- To do -
In the court order excerpt below, what reason did Mr. Gharat give for arriving late after the Lunch Break?
Start of Provided text
29. A priori, the applications under consideration are devoid of merits and the same deserve to be dismissed. Accordingly, all the three applications are dismissed.

30. While parting, I may express my displeasure regarding the manner in which the Advocates for the parties performed themselves during the course of hearing of the present Applications. Shri Shivade, Advocate, was appearing as Counsel instructed by Mr. Kadam. He addressed the Court till the Court rose for Lunch Break at 2.00 p.m. It was obvious that his arguments were inconclusive. He did not indicate that at 2.45 p.m., when the matter was to proceed, he will not be available for reasons beyond his control. When the matter was called out at 2.45 p.m. after the Lunch Break, Mr. Shivade did not appear before the Court. Mr. Kadam, who was instructing Mr. Shivade, appeared and informed the Court that Mr. Shivade has gone away and he is not in a position to indicate the reasons which prevented Mr. Shivade to appear before the Court at 2.45 p.m., as no information has been left with him. Mr. Kadam then informed the Court that arguments on behalf of the Applicants be treated as closed. That is not all. Even the Advocate for the Respondents (prosecution) was absent and arrived in the Court almost after 10 minutes from the time the Court assembled after the Lunch Break at 2.45 p.m. The Court had to wait till his arrival as he was expected to give his reply. On arriving in Court, Mr. Gharat informed that he was held up before another Bench of this Court. Suffice it to observe that the Members of the Bar are expected to ensure that the minimum courtesy is extended to the Court, especially in part-heard matters, namely, to ensure that they remain present in Court when the matter is likely to be taken up for further hearing. As both Mr. Gharat and Mr. Kadam have tendered unconditional apology, I would leave the matter at that and only express a word of caution that such lapses or casual approach be eschewed by the Members of the Bar in future.
End of Provided text
Start of Supplied material
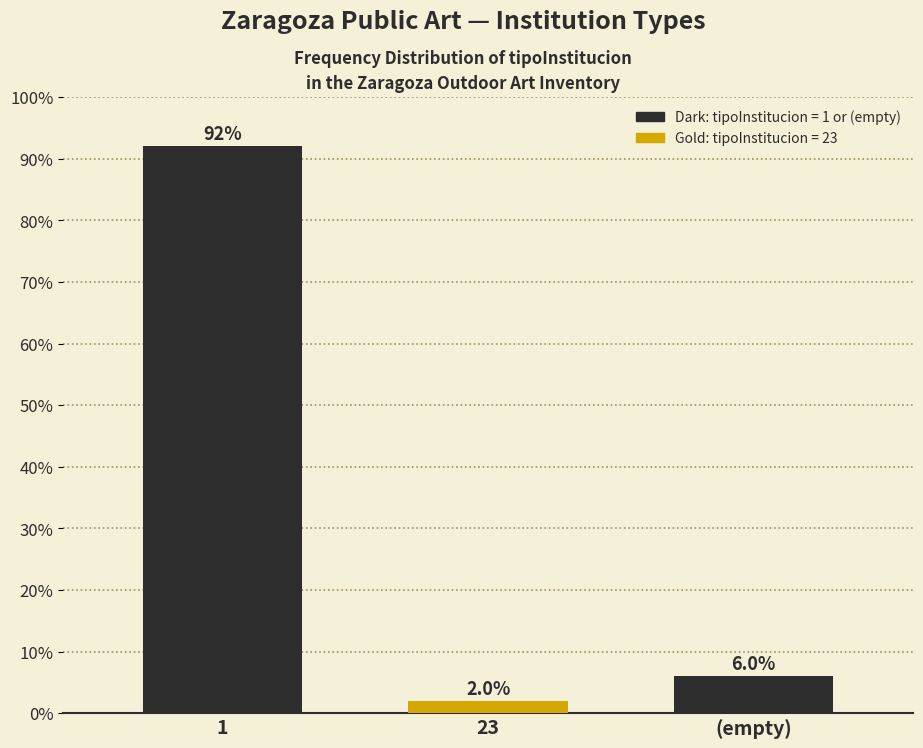

Reading left to right, extract all data points from this chart.

92	2	6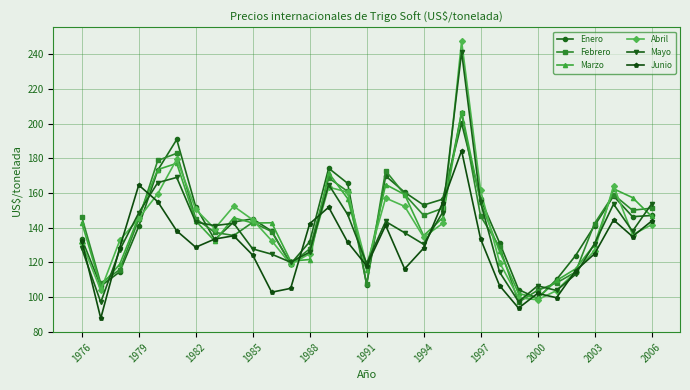

In Abril, how many points are higher than both neighbors (excluding endpoints)?

6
End of Supplied material
- Problem solution -
He said he was held up before another Bench of this Court.